Discuss the significant increase in today’s culture of the bullying of children. Think of the mean-spiritedness of T.J., Beatrice, and Deidre. What comment does Magendie seem to be making on this phenomenon?

Sweetie’s Affliction

What would it be like never to feel pain? According to Sweetie, is her affliction completely advantageous? What sorts of precautions must she take to maintain health? What is Magendie saying about pain of any kind?

Romance vs. Realism

Explore the dichotomy of Sweetie’s parents—her romantic mother and her realist father. Remember the mother’s hilarious food poems, strange menus, forced manners, European wine glasses, inflexible rules. She seems to deliberately mis-pronounce Sweetie’s name as “Sweet-tea.” Her father discusses slaughter houses at the dinner table, says there is an answer for everything, and writes novels with unintentionally funny titles. What is their marriage like? How does Melissa interact with them? Why do you think they eventually divorce?

Emotional Instability

How was Melissa’s physical and emotional being shaped by the transience and discord of her home life?

Secrets

Melissa writes of Sweetie, “She trusted me with the part of herself she’d hidden from the world, and in her way, presented back to me the gift to see what I had hidden inside myself.” What does she mean? What parts of themselves had each girl hidden?

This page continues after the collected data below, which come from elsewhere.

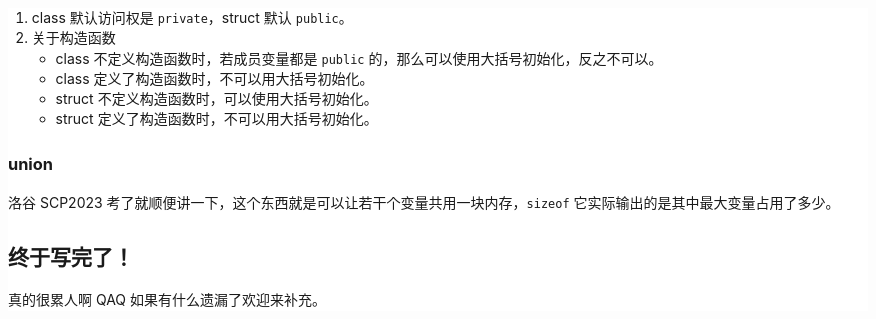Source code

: 1. class 默认访问权是 `private`，struct 默认 `public`。
2. 关于构造函数
    - class 不定义构造函数时，若成员变量都是 `public` 的，那么可以使用大括号初始化，反之不可以。
    - class 定义了构造函数时，不可以用大括号初始化。
    - struct 不定义构造函数时，可以使用大括号初始化。
    - struct 定义了构造函数时，不可以用大括号初始化。

### union

洛谷 SCP2023 考了就顺便讲一下，这个东西就是可以让若干个变量共用一块内存，`sizeof` 它实际输出的是其中最大变量占用了多少。

## 终于写完了！

真的很累人啊 QAQ 如果有什么遗漏了欢迎来补充。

By the end of the novel, does Melissa achieve further self-insight? Explore the apparent ambiguity in the novel's conclusion.

Death

Analyze Magendie's treatment of death. Discuss the dignity and beauty of the funeral rites performed on Mae by Sweetie and Melissa. How do they contrast with the traditional American way of death? Discuss any blessings to the bereaved that descend upon the girls as they minister to the body of Sweetie's mother.

Religion

What is Magendie saying about the vulnerability of naive people to manipulation by religious con artists?

STRUCTURE

Explore the structure of Magendie’s novel. What is gained by her use of two narrators, both the grown and the young Melissa?

SETTING

“Oh,
North Carolina
. What mysteries and secrets you hold,”
Magendie writes. Her setting functions almost as a character in the novel. How has Magendie enabled the reader to experience the mountain where Sweetie and Melissa ran free? What might Magendie mean by her vivid portrayal of such an Edenic existence? Discuss Magendie’s use of sensory images in her description of the
Smoky
Mountains
.

CHARACTERS

Why is Sweetie’s “affliction” so troubling to Melissa? How do the other children and townspeople view Sweetie and her mother? How does the fake healer use her affliction for his own purposes?

Discuss the troubling image of the burning barns in Grandmother Rosetta’s paintings. What do they seem to symbolize?

Trace the progression of Melissa’s physical and emotional development during her mountain summer with Sweetie. How does she mature?

What coping mechanism has Peter used in his relationship with his family?

Zemry embodies the wisdom of his native people. What lessons does he teach Sweetie and Melissa?